UK economy shows signs of resilience ahead of expected tax-hike budget

By William Schomberg and David Milliken

LONDON (Reuters) -British businesses might be at a turning point and consumers unexpectedly increased their spending last month, data showed on Friday, adding to other better news for finance minister Rachel Reeves ahead of next month’s budget.

A gauge of the country’s services and manufacturing sectors has sped up in October after almost contracting last month, suggesting nervousness about possible tax increases was not overwhelming employers.

Chris Williamson, chief business economist at S&P Global Market Intelligence, which produces the purchasing managers’ index, said September might have been a low point for the economy although employers remained edgy.

“Companies are clearly treading cautiously in terms of spending, investment and hiring ahead of the upcoming budget,” Williamson said.

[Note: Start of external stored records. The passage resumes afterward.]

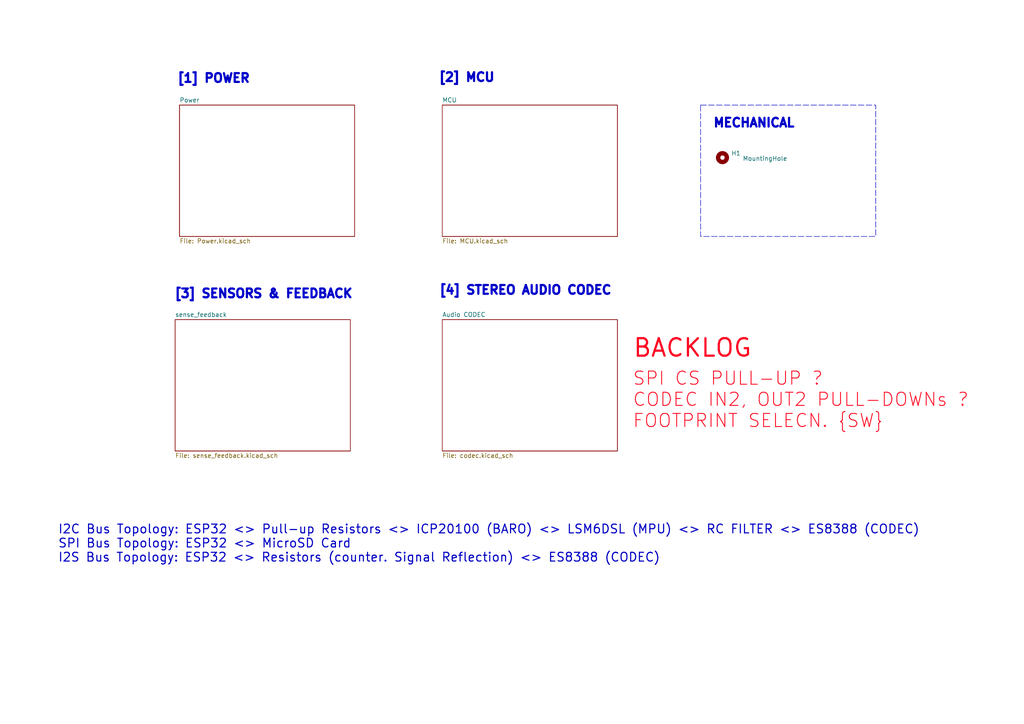
<source format=kicad_sch>
(kicad_sch
	(version 20231120)
	(generator "eeschema")
	(generator_version "8.0")
	(uuid "a2ae8555-7422-4c55-bf44-8cc769543ba0")
	(paper "A4")
	(title_block
		(title "BASM SOUNDCARD")
		(rev "1")
		(company "BUCHAREST APPLIED STEAM MUSEUM")
		(comment 1 "Changed 10u Cap. Footprints to 0603")
	)
	
	(rectangle
		(start 203.2 30.48)
		(end 254 68.58)
		(stroke
			(width 0)
			(type dash)
		)
		(fill
			(type none)
		)
		(uuid f5f480a5-b96e-451f-9209-033a08685075)
	)
	(text "MECHANICAL"
		(exclude_from_sim no)
		(at 218.694 35.814 0)
		(effects
			(font
				(size 2.54 2.54)
				(thickness 0.762)
				(bold yes)
			)
		)
		(uuid "2f803428-4bce-45a6-acca-f3c3d7573728")
	)
	(text "SPI CS PULL-UP ?\nCODEC IN2, OUT2 PULL-DOWNs ?\nFOOTPRINT SELECN. {SW}"
		(exclude_from_sim no)
		(at 183.388 116.078 0)
		(effects
			(font
				(size 3.81 3.81)
				(thickness 0.254)
				(bold yes)
				(color 255 4 28 1)
			)
			(justify left)
		)
		(uuid "3ed97959-4c86-4584-a4fe-90ed197d61df")
	)
	(text "[2] MCU\n"
		(exclude_from_sim no)
		(at 135.382 22.606 0)
		(effects
			(font
				(size 2.54 2.54)
				(thickness 0.762)
				(bold yes)
			)
		)
		(uuid "444260ad-e078-4e79-beb7-c40d4c4ad6c0")
	)
	(text "[4] STEREO AUDIO CODEC\n\n"
		(exclude_from_sim no)
		(at 152.4 86.36 0)
		(effects
			(font
				(size 2.54 2.54)
				(thickness 0.762)
				(bold yes)
			)
		)
		(uuid "8bdd4e99-e5f5-4c31-88da-eb7dce7ef279")
	)
	(text "I2C Bus Topology: ESP32 <> Pull-up Resistors <> ICP20100 (BARO) <> LSM6DSL (MPU) <> RC FILTER <> ES8388 (CODEC)\nSPI Bus Topology: ESP32 <> MicroSD Card\nI2S Bus Topology: ESP32 <> Resistors (counter. Signal Reflection) <> ES8388 (CODEC)"
		(exclude_from_sim no)
		(at 16.764 157.734 0)
		(effects
			(font
				(size 2.54 2.54)
				(thickness 0.3175)
			)
			(justify left)
		)
		(uuid "9fa75b4d-9aff-4b4a-8c2c-c8090e99e993")
	)
	(text "[1] POWER"
		(exclude_from_sim no)
		(at 61.976 22.86 0)
		(effects
			(font
				(size 2.54 2.54)
				(thickness 0.762)
				(bold yes)
			)
		)
		(uuid "ba50115f-8952-400b-8969-5b25d1f4d3d4")
	)
	(text "[3] SENSORS & FEEDBACK\n\n"
		(exclude_from_sim no)
		(at 76.454 87.376 0)
		(effects
			(font
				(size 2.54 2.54)
				(thickness 0.762)
				(bold yes)
			)
		)
		(uuid "e0fa1e07-fd9f-4683-90d9-b88c8a440446")
	)
	(text "BACKLOG"
		(exclude_from_sim no)
		(at 183.388 101.092 0)
		(effects
			(font
				(size 5.08 5.08)
				(thickness 0.635)
				(color 255 4 28 1)
			)
			(justify left)
		)
		(uuid "ed422238-66f9-429a-a81b-df1ba36ba334")
	)
	(symbol
		(lib_id "Mechanical:MountingHole")
		(at 209.55 45.72 0)
		(unit 1)
		(exclude_from_sim yes)
		(in_bom no)
		(on_board yes)
		(dnp no)
		(uuid "6d9315f8-282b-419d-a1e5-bbe1f7efe5f0")
		(property "Reference" "H1"
			(at 212.09 44.4499 0)
			(effects
				(font
					(size 1.27 1.27)
				)
				(justify left)
			)
		)
		(property "Value" "MountingHole"
			(at 215.392 45.974 0)
			(effects
				(font
					(size 1.27 1.27)
				)
				(justify left)
			)
		)
		(property "Footprint" "MountingHole:MountingHole_3.5mm"
			(at 209.55 45.72 0)
			(effects
				(font
					(size 1.27 1.27)
				)
				(hide yes)
			)
		)
		(property "Datasheet" "~"
			(at 209.55 45.72 0)
			(effects
				(font
					(size 1.27 1.27)
				)
				(hide yes)
			)
		)
		(property "Description" "Mounting Hole without connection"
			(at 209.55 45.72 0)
			(effects
				(font
					(size 1.27 1.27)
				)
				(hide yes)
			)
		)
		(instances
			(project "basmsoundcard"
				(path "/a2ae8555-7422-4c55-bf44-8cc769543ba0"
					(reference "H1")
					(unit 1)
				)
			)
		)
	)
	(sheet
		(at 128.27 30.48)
		(size 50.8 38.1)
		(fields_autoplaced yes)
		(stroke
			(width 0.1524)
			(type solid)
		)
		(fill
			(color 0 0 0 0.0000)
		)
		(uuid "2905f4e0-ce83-4049-97e7-0d4c806ecfc9")
		(property "Sheetname" "MCU"
			(at 128.27 29.7684 0)
			(effects
				(font
					(size 1.27 1.27)
				)
				(justify left bottom)
			)
		)
		(property "Sheetfile" "MCU.kicad_sch"
			(at 128.27 69.1646 0)
			(effects
				(font
					(size 1.27 1.27)
				)
				(justify left top)
			)
		)
		(instances
			(project "basmsoundcard"
				(path "/a2ae8555-7422-4c55-bf44-8cc769543ba0"
					(page "2")
				)
			)
		)
	)
	(sheet
		(at 50.8 92.71)
		(size 50.8 38.1)
		(fields_autoplaced yes)
		(stroke
			(width 0.1524)
			(type solid)
		)
		(fill
			(color 0 0 0 0.0000)
		)
		(uuid "56e71c46-1e9f-4234-b489-780fdafeb799")
		(property "Sheetname" "sense_feedback"
			(at 50.8 91.9984 0)
			(effects
				(font
					(size 1.27 1.27)
				)
				(justify left bottom)
			)
		)
		(property "Sheetfile" "sense_feedback.kicad_sch"
			(at 50.8 131.3946 0)
			(effects
				(font
					(size 1.27 1.27)
				)
				(justify left top)
			)
		)
		(instances
			(project "basmsoundcard"
				(path "/a2ae8555-7422-4c55-bf44-8cc769543ba0"
					(page "3")
				)
			)
		)
	)
	(sheet
		(at 128.27 92.71)
		(size 50.8 38.1)
		(fields_autoplaced yes)
		(stroke
			(width 0.1524)
			(type solid)
		)
		(fill
			(color 0 0 0 0.0000)
		)
		(uuid "c2cb32c2-6225-4acf-ac1d-a568474071fb")
		(property "Sheetname" "Audio CODEC"
			(at 128.27 91.9984 0)
			(effects
				(font
					(size 1.27 1.27)
				)
				(justify left bottom)
			)
		)
		(property "Sheetfile" "codec.kicad_sch"
			(at 128.27 131.3946 0)
			(effects
				(font
					(size 1.27 1.27)
				)
				(justify left top)
			)
		)
		(instances
			(project "basmsoundcard"
				(path "/a2ae8555-7422-4c55-bf44-8cc769543ba0"
					(page "4")
				)
			)
		)
	)
	(sheet
		(at 52.07 30.48)
		(size 50.8 38.1)
		(fields_autoplaced yes)
		(stroke
			(width 0.1524)
			(type solid)
		)
		(fill
			(color 0 0 0 0.0000)
		)
		(uuid "ecb2e5dd-f522-45e0-9551-839f8340da93")
		(property "Sheetname" "Power"
			(at 52.07 29.7684 0)
			(effects
				(font
					(size 1.27 1.27)
				)
				(justify left bottom)
			)
		)
		(property "Sheetfile" "Power.kicad_sch"
			(at 52.07 69.1646 0)
			(effects
				(font
					(size 1.27 1.27)
				)
				(justify left top)
			)
		)
		(instances
			(project "basmsoundcard"
				(path "/a2ae8555-7422-4c55-bf44-8cc769543ba0"
					(page "1")
				)
			)
		)
	)
	(sheet_instances
		(path "/"
			(page "0")
		)
	)
)

</source>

Official retail sales figures for September, also published on Friday, showed a surprise 0.5% rise in sales volumes – defying forecasts for a fall – helped by demand for new iPhones and for gold from online jewellers.

A separate survey showed consumer confidence rose a bit this month with households more willing to spend.

Data from earlier in the week showed inflation held steady when it had been expected to rise and government borrowing – while at its highest since 2020 – was running less far ahead of official forecasts than previously estimated. 

“All in all, a pretty good week of data for the UK,” said Simon Wells, chief European economist at HSBC.

The big picture remains one of an economy growing too slowly to make a large difference for households struggling with the high cost of living or for a government still heavily reliant on a jittery bond market to cover its spending.

But economists said the indicators, plus a recent drop in borrowing costs in financial markets, created a better backdrop for Reeves as she prepares her November 26 budget which is expected to include tens of billions of pounds in tax increases.

The weaker-than-expected inflation pressure in particular, combined with signs of a slowdown in Britain’s jobs market, has put the prospect of an interest rate cut by the Bank of England back on the table for either late 2025 or in February next year.

“What’s more, the household saving ratio is extremely high, which means there is room for households to save less to offset the impact on disposable real incomes, especially if a credible budget can prevent another damaging bout of budget speculation next year,” Thomas Pugh, chief economist at RSM UK, said.